TEKS SUMBER:

******************************

Institute of International Finance, sebuah kelompok jasa keuangan, merilis laporan mengenai pemantauan utang secara global. Dalam laporan berjudul, 'Global Debt Monitor: Cracks in the Foundation', itu disebutkan utang global meningkat pesat melebihi masa sebelum pandemi.
IIF yang merilis laporan itu pada Rabu (18/5) waktu setempat, menyebutkan utang global meroket ke angka U$304,9 triliun dalam tiga bulan pertama 2023. Jumlah ini meningkat sebesar U$8,3 triliun dibandingkan akhir 2022, tertinggi sejak kuartal pertama tahun lalu dan kedua -pembacaan tertinggi yang pernah ada.
Jika dibandingkan sebelum pandemi, utang-utang global ini disebut lebih tinggi US$45 triliun dari sebelum pandemi. "Diperkirakan akan terus meningkat dengan cepat," tulis IIF dalam laporannya.
Mengutip Reuters, laporan IIF secara spesifik menyebutkan peningkatan utang yang di negara-negara berkembang tercatat telah melampaui US$100 triliun. Angka ini disebut-sebut sebagai yang pertama terjadi sepanjang sejarah pemantauan IIF di pasar negara berkembang.
IIF menyebutkan 75% pasar negara berkembang mencatatkan kenaikan utang secara signifikan. Tetapi, kenaikan terbesar disumbang oleh Cina, Meksiko, Brasil, India, dan Turki.
Beberapa negara tersebut, menurut IIF, diuntungkan oleh pelemahan dolar selama beberapa waktu terakhir sehingga menarik investor memberikan pinjaman dalam mata uang lokal. Namun, masih ada sejumlah rintangan untuk masuk ke pasar-pasar ini antara lain disebabkan oleh suku bunga yang kurang kompetitif, biaya pinjaman yang meningkat, hingga pengetatan pasar.
Menurut IIF, dengan berkurangnya perbedaan suku bunga di pasar negara berkembang dengan negara-negara maju, utang dalam mata uang lokal menjadi kurang menarik bagi investor asing.

******************************

PERINTAH SOAL:
Salin persis bagian teks tentang utang global mulai dari "Menurut IIF, dengan" sampai "bagi investor asing.". Data di bawah ini tidak perlu dipakai.

******************************

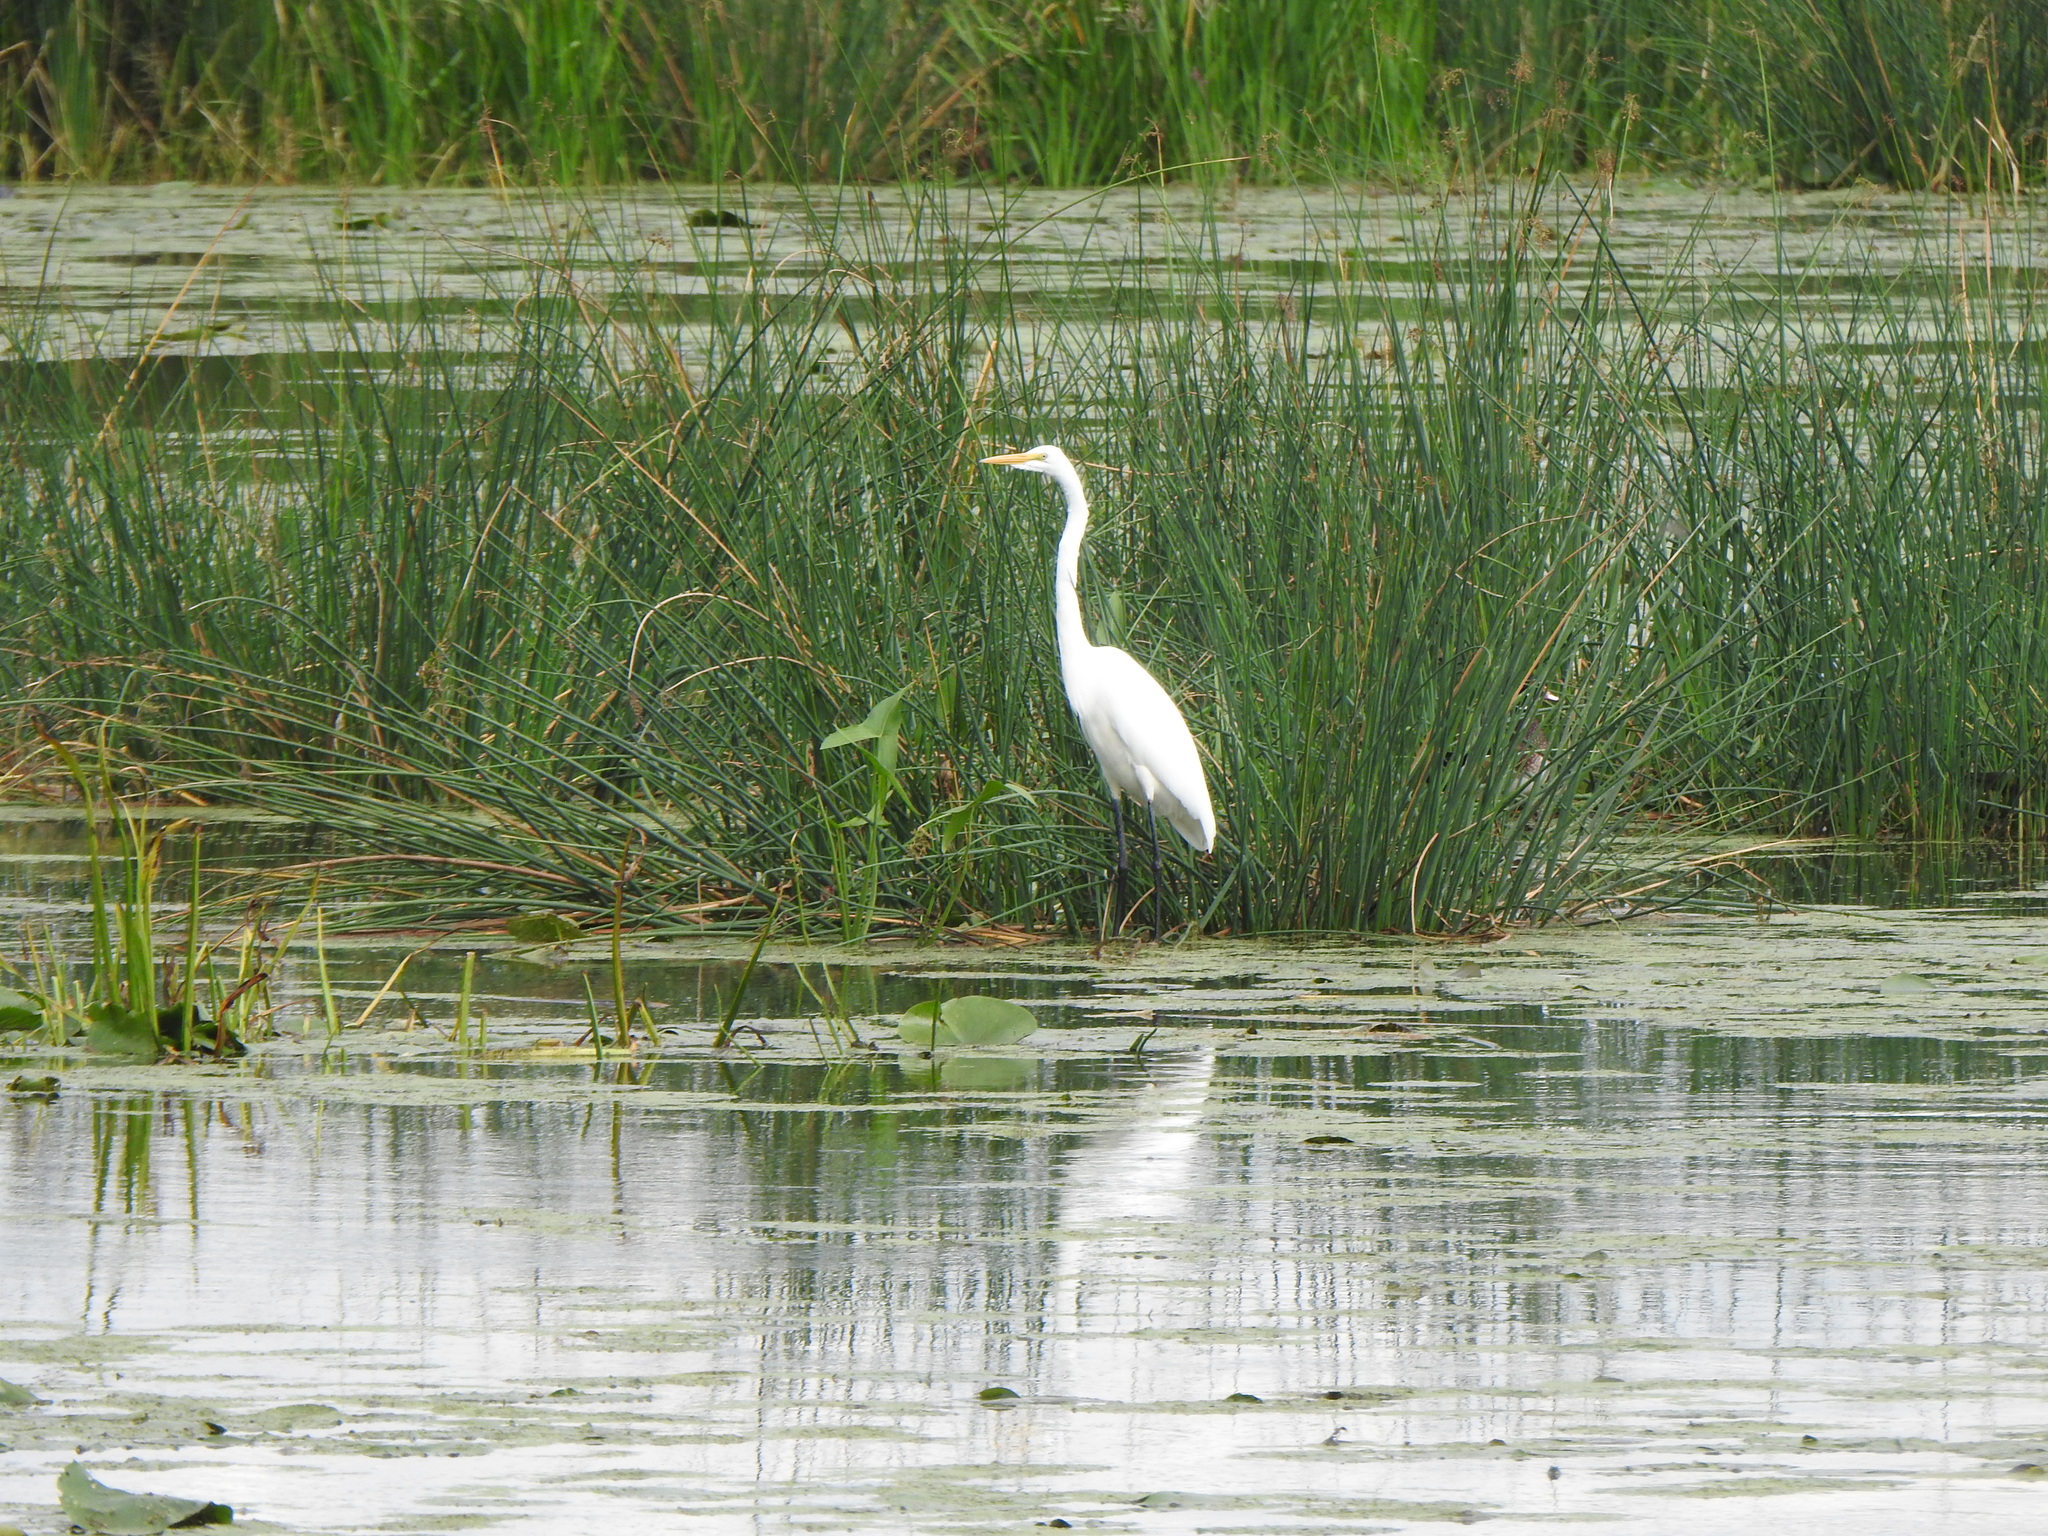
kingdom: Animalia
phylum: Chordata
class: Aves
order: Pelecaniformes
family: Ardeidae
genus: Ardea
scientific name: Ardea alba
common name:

******************************

JAWABAN SOAL:
Menurut IIF, dengan berkurangnya perbedaan suku bunga di pasar negara berkembang dengan negara-negara maju, utang dalam mata uang lokal menjadi kurang menarik bagi investor asing.